Before Erdogan took power in 2003, Turkey was Israel’s closest ally in the Muslim world, and their militaries had strong ties. After the flotilla affair, Turkey expelled Israel’s ambassador, recalled its own envoy and pulled out of joint war games. While Israeli military sales to Turkey were halted, other trade ties proved resilient. Turkish exports to Israel jumped to about $3 billion in 2014 from $2 billion in 2010, according to Turkey’s state statistics institute. Israeli exports to Turkey rose to $2.8 billion from $1.3 billion during that period, according to Israeli government data.

“Israel must accept its guilt over the killing of Turkish citizens and take necessary steps to repair ties accordingly,” Turkey’s Deputy Prime Minister Tugrul Turkes said in an interview on Monday. “Israel knows well that the only secure export route for its natural gas would run through Turkey to Europe.”

An Israeli official, speaking on condition of anonymity to discuss confidential talks, said Netanyahu continues to pursue alternatives to a gas pipeline to Turkey, and will meet in January with the leaders of Cyprus and Greece, who have expressed interest in building a fuel conduit to Europe running through their waters.

Infrastructure Projects

Turkey is already pressing ahead with infrastructure projects that would be key to any gas imports from Israel and Cyprus. It recently announced incentives to build the kind of storage facilities that would be key to serving a gas hub. It’s also planning to build a liquefied natural gas terminal on the Mediterranean coast, the energy official said.

The location of the proposed storage site is the southern town of Tarsus near the Mediterranean coast, a likely entry point of any gas pipeline from Israel, according to Matthew Bryza, a non-executive board member at Turcas Petrol AS, a Turkish company that would be interested in helping to build an underwater pipeline from Israel.

Any pipeline would have to cross the exclusive economic zone of Cyprus, which makes resolution of the Cyprus conflict key to any gas project, Bryza said.
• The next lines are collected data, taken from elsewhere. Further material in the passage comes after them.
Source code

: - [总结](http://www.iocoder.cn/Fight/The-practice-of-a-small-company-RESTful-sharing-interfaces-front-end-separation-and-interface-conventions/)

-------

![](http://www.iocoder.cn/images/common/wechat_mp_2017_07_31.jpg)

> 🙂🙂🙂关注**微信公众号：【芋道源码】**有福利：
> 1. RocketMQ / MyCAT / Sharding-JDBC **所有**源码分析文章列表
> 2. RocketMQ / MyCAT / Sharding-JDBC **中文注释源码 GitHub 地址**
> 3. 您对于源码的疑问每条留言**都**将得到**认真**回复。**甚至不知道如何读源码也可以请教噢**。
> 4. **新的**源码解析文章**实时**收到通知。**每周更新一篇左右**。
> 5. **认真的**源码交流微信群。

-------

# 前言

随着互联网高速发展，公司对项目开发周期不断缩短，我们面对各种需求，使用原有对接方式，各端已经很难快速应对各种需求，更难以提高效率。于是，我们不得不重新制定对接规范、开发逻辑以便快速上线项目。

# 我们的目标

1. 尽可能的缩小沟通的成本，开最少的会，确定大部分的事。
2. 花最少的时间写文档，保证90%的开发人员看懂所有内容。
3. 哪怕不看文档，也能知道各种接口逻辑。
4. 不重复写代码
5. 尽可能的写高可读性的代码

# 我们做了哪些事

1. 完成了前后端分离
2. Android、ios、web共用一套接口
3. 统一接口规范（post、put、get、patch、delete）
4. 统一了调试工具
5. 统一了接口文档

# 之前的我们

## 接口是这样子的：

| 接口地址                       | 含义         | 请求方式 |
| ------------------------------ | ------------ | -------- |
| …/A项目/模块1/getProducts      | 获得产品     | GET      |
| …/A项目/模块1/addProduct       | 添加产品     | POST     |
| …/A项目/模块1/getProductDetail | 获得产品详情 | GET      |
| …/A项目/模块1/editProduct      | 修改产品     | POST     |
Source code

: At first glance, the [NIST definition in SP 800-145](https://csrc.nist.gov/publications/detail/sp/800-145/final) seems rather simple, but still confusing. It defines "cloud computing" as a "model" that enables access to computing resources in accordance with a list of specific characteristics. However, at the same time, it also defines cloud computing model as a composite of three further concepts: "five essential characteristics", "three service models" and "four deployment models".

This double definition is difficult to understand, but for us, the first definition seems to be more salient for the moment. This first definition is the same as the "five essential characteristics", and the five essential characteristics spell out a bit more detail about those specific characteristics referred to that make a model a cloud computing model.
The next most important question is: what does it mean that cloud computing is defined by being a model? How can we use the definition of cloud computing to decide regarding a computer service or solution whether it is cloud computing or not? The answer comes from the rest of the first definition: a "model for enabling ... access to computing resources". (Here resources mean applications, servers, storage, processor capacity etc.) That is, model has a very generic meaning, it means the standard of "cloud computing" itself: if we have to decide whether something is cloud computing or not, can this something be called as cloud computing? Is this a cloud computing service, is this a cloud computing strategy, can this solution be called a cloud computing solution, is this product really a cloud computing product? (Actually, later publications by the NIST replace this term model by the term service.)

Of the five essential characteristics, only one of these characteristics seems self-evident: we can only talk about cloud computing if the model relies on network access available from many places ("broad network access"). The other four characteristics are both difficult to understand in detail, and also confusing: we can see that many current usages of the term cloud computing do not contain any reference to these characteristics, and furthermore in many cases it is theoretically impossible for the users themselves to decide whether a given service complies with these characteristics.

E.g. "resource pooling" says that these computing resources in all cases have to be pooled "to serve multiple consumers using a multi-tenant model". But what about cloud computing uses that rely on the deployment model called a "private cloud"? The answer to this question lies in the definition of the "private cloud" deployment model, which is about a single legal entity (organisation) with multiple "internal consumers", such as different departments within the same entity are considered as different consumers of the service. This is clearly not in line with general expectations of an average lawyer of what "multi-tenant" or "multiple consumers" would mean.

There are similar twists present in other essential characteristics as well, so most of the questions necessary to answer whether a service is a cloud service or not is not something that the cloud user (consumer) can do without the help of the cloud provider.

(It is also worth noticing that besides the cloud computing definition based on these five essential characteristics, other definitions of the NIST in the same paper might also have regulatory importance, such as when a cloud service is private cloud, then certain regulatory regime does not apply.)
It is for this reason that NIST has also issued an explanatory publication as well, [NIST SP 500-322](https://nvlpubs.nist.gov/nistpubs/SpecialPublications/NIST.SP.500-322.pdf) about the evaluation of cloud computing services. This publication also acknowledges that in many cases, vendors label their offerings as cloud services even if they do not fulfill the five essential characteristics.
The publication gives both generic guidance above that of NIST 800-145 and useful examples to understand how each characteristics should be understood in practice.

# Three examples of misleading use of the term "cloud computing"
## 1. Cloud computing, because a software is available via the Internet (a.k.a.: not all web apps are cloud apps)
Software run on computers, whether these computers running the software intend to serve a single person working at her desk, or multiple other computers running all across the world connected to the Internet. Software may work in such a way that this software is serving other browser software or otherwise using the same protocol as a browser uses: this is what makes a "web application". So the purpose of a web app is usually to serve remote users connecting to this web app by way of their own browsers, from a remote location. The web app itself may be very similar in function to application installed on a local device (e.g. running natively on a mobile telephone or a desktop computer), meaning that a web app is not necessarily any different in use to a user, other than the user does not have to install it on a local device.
If talks to unify the island’s Turkish north and Greek south succeed, Cypriot gas can be fed into the same pipeline and shipped to Turkey for consumption there or delivery elsewhere in Europe, he said.

“Political dynamics of this project are aligning,” Bryza said in a Dec. 10 phone interview. “The biggest natural gas market in the region that is credit-worthy is Turkey.”